Pakistan yet to respond to India’s demand on Jadhav case, says MEA
Pakistan is yet to respond to India’s demand for a certified copy of the charge-sheet as well as the military court order awarding death sentence to Kulbhushan Jadhav.india Updated: Apr 16, 2017 17:28 IST
India on Sunday said it was yet to get a response from Pakistan on its demand for a certified copy of the charge-sheet as well as the military court order awarding death sentence to the retired Indian Navy officer Kulbhushan Jadhav.
“We have sought from the Foreign Ministry (of Pakistan) a certified copy of the charge-sheet as well as the judgement in the death sentence of Jadhav, but there is no response yet from Pakistan’s side,” MEA spokesperson Gopal Baglay told reporters.
India had already announced that it would appeal against the death sentence to Jadhav.
Indian high commissioner in Islamabad, Gautam Bambawale, had met Pakistan foreign secretary Tehmina Janjua on Friday in connection with the case and demanded a certified copy of the charge-sheet and the judgement, besides consular access to Jadhav.
“India made the demand for the two documents on Friday when the Indian High Commissioner in Islamabad met the Pakistan foreign secretary,” said Baglay, replying to a question on the issue.
The death sentence to Jadhav, 46, was confirmed by Pakistan army chief General Qamar Javed Bajwa after the Field General Court Martial found him guilty of “espionage and sabotage activities” in Pakistan.
Pakistan claims its security forces had arrested Jadhav from the restive Balochistan province on March 3 last year after he reportedly entered from Iran.
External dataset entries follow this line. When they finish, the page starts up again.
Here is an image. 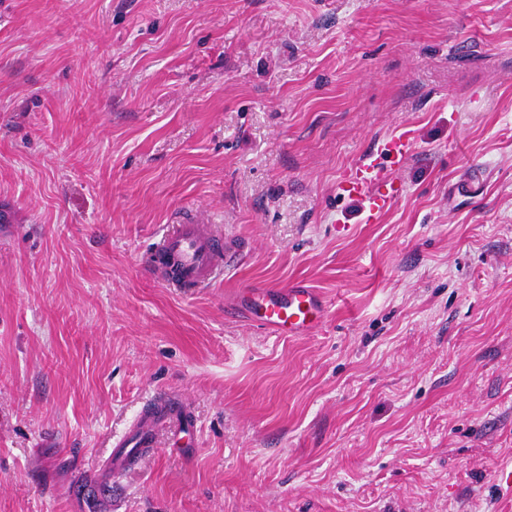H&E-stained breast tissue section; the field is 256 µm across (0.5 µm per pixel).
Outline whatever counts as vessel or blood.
Wrapping results in <instances>:
<instances>
[{
  "instance_id": "vessel-or-blood-1",
  "label": "vessel or blood",
  "mask_w": 512,
  "mask_h": 512,
  "mask_svg": "<svg viewBox=\"0 0 512 512\" xmlns=\"http://www.w3.org/2000/svg\"><path fill=\"white\" fill-rule=\"evenodd\" d=\"M408 151L405 136L392 137L385 152L368 154L346 183L349 195L364 196L366 221H373L389 200L388 195L378 196L372 191L374 174L380 170L384 154L402 157ZM237 251L236 243L225 241L210 225L200 223L194 216L182 217L154 245L148 264L157 282L164 287L207 288ZM232 303L235 308L244 310L247 320L283 336L311 333L322 324L327 313L320 295L301 283L283 290L258 286L247 294L235 295ZM179 410L180 405L173 397L157 396L139 416L131 432L114 441L115 450L153 448L160 432L174 437L184 433L189 422L180 418Z\"/></svg>"
}]
</instances>
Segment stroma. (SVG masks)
Wrapping results in <instances>:
<instances>
[{"instance_id": "stroma-1", "label": "stroma", "mask_w": 512, "mask_h": 512, "mask_svg": "<svg viewBox=\"0 0 512 512\" xmlns=\"http://www.w3.org/2000/svg\"><path fill=\"white\" fill-rule=\"evenodd\" d=\"M193 210L244 249L163 287ZM298 281L310 335L224 310ZM0 512H512V0H0ZM387 150L390 154L395 156L404 157L409 151V142L405 136L392 137L385 148L380 152L368 154L363 163L357 169L355 176L350 179L344 186L348 195H363L366 201L365 220L372 222L377 215L384 209L386 203L392 198L393 195V182L390 183L391 193L376 196L372 192V185L376 182L374 172H378L383 164V153ZM180 404L173 397L167 395L156 396L147 409L139 416L131 432L113 441L115 457H118L124 448H134L137 453L139 448H156L157 438L160 432L165 431L172 437L185 433L190 421L180 420L178 417Z\"/></svg>"}]
</instances>
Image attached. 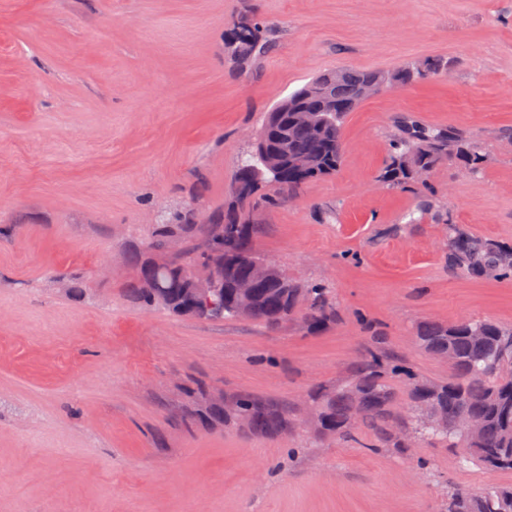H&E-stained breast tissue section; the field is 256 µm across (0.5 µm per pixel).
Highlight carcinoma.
<instances>
[{
  "instance_id": "1",
  "label": "carcinoma",
  "mask_w": 512,
  "mask_h": 512,
  "mask_svg": "<svg viewBox=\"0 0 512 512\" xmlns=\"http://www.w3.org/2000/svg\"><path fill=\"white\" fill-rule=\"evenodd\" d=\"M228 53L239 70L249 72L270 52L274 39L244 16L228 30ZM447 60L427 57L409 62L387 74L377 70L341 68L320 74L290 93L266 113L267 127L256 147L245 154L235 171L234 180L263 185L280 194L292 195L306 182L336 174L343 155V125L365 97L363 86L390 78L396 87L425 81L448 70ZM323 112L327 122L321 126L294 122L291 109ZM390 161L383 179L403 188L419 172L428 173L448 162L457 167L480 170L485 154L463 132L454 128H436L412 117L397 121ZM254 195L238 197L222 212L204 213V222L196 221L195 209L173 213L165 223L156 224L145 239V246L159 259L145 260V251L129 255L135 277L127 288L134 302L148 309H161L179 316H194L188 299L192 268L204 258L198 240L209 229L224 232V239L211 259L224 268V305L205 315L208 320L243 317L279 329L299 315L307 325L319 330L333 322L336 310L319 283L300 286L276 270L267 280L254 281V301L245 315L233 308L236 281L251 275L249 261L261 258L253 248L258 233L253 211L260 203ZM180 236L184 251L171 256L168 240ZM451 267L472 277L512 278V246L492 239L466 234L456 225H448L445 240ZM157 280L168 287L166 299H159L147 288ZM418 346L432 354H446L453 375L446 381L409 378L407 399L397 400L396 392L385 377L383 358L369 352L359 362L352 378L332 391H316L312 404L317 414L315 431L332 435L343 442L356 441L357 426L373 435L383 448H403L397 437L401 427L417 434L421 441L446 442L463 449L460 465L473 462L489 470L512 472V325L492 320H461L452 324L425 322L417 327ZM239 414L250 421V429L261 434L288 431L290 408L278 406L249 393L234 397ZM465 416L480 424L478 432L463 434L457 420ZM443 512H512V486L490 485L479 491L456 487L448 491Z\"/></svg>"
}]
</instances>
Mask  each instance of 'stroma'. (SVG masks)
<instances>
[{"label":"stroma","mask_w":512,"mask_h":512,"mask_svg":"<svg viewBox=\"0 0 512 512\" xmlns=\"http://www.w3.org/2000/svg\"><path fill=\"white\" fill-rule=\"evenodd\" d=\"M247 8L276 46L243 73L224 35ZM427 56L448 73L362 102L335 175L254 211L255 250L328 288L333 324L129 300L128 248L161 212L223 210L277 102L323 72ZM403 116L486 155L477 175L436 167L425 213L379 179ZM451 223L512 244V0H0V512H441L449 486L512 484L453 448H364L305 421L308 394L367 351L405 367L399 398L408 374L447 380L422 322L512 323V279L449 267ZM74 278L86 297L62 290ZM213 392L288 405L294 425L210 420Z\"/></svg>","instance_id":"35a3bbf8"}]
</instances>
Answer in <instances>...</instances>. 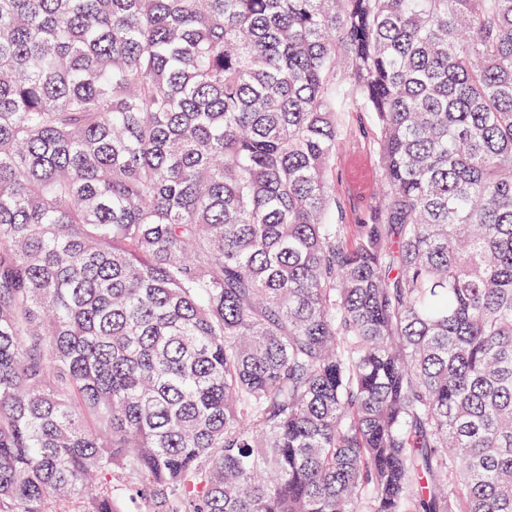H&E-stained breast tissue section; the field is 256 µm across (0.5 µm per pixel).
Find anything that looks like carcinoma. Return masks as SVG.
I'll return each instance as SVG.
<instances>
[{
	"instance_id": "cac0c4a2",
	"label": "carcinoma",
	"mask_w": 512,
	"mask_h": 512,
	"mask_svg": "<svg viewBox=\"0 0 512 512\" xmlns=\"http://www.w3.org/2000/svg\"><path fill=\"white\" fill-rule=\"evenodd\" d=\"M127 496L512 512V0H0V512ZM342 142L339 151L336 153V196L341 202L344 218L343 222L345 224H359L362 221V209L366 206L374 205L376 196L372 200L367 199L348 188L344 167L345 157L350 153H357L366 157L376 170L377 175L378 166L374 155L363 142Z\"/></svg>"
}]
</instances>
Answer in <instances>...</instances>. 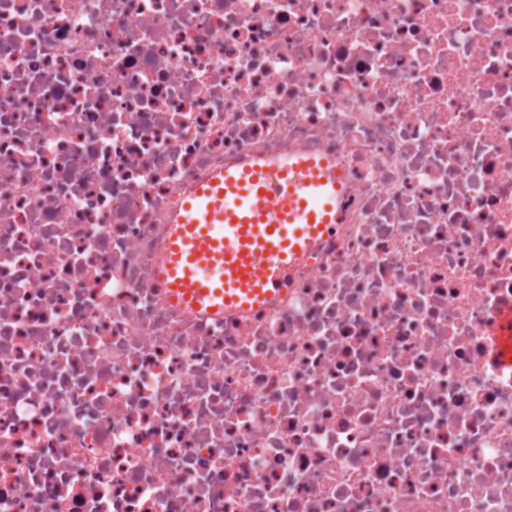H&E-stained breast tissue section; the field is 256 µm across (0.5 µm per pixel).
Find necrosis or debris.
<instances>
[{
  "mask_svg": "<svg viewBox=\"0 0 512 512\" xmlns=\"http://www.w3.org/2000/svg\"><path fill=\"white\" fill-rule=\"evenodd\" d=\"M336 160L272 303L158 273L224 165ZM512 0H0V512H512Z\"/></svg>",
  "mask_w": 512,
  "mask_h": 512,
  "instance_id": "necrosis-or-debris-1",
  "label": "necrosis or debris"
}]
</instances>
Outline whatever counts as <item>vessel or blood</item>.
I'll return each instance as SVG.
<instances>
[{
	"instance_id": "vessel-or-blood-1",
	"label": "vessel or blood",
	"mask_w": 512,
	"mask_h": 512,
	"mask_svg": "<svg viewBox=\"0 0 512 512\" xmlns=\"http://www.w3.org/2000/svg\"><path fill=\"white\" fill-rule=\"evenodd\" d=\"M344 190L334 160L306 153L231 164L180 200L159 273L171 302L210 315L280 293L336 221Z\"/></svg>"
}]
</instances>
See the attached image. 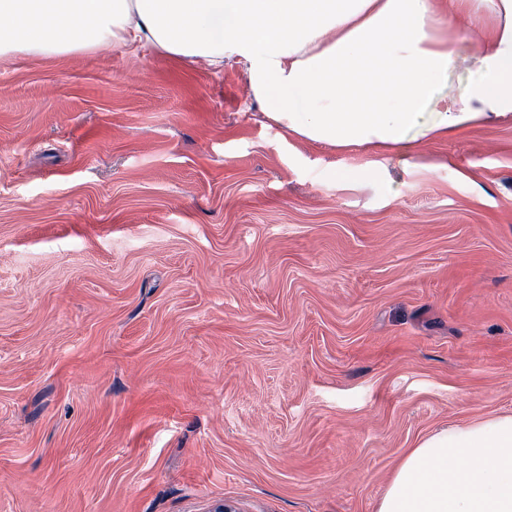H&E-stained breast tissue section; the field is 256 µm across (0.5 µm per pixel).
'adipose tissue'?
Wrapping results in <instances>:
<instances>
[{
    "instance_id": "adipose-tissue-1",
    "label": "adipose tissue",
    "mask_w": 512,
    "mask_h": 512,
    "mask_svg": "<svg viewBox=\"0 0 512 512\" xmlns=\"http://www.w3.org/2000/svg\"><path fill=\"white\" fill-rule=\"evenodd\" d=\"M458 39L475 51L458 56ZM131 45L210 66L235 54L268 119L339 148L512 121V0L444 16L435 0H0V61ZM456 66L470 75L461 95L444 90ZM377 512H512V416L422 439Z\"/></svg>"
}]
</instances>
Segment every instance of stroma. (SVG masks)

It also claimed that he was “a serving officer in the Indian Navy”.
The Pakistan Army had also released a “confessional video” of Jadhav after his arrest.
However, India denied Pakistan’s contention and maintained that Jadhav was kidnapped by the Pakistan authorities.
External affairs minister Sushma Swaraj had warned that Jadhav’s execution would be taken by India as a “pre-meditated murder” and Pakistan should “consider its consequences” on bilateral relations, if it proceeds on this matter.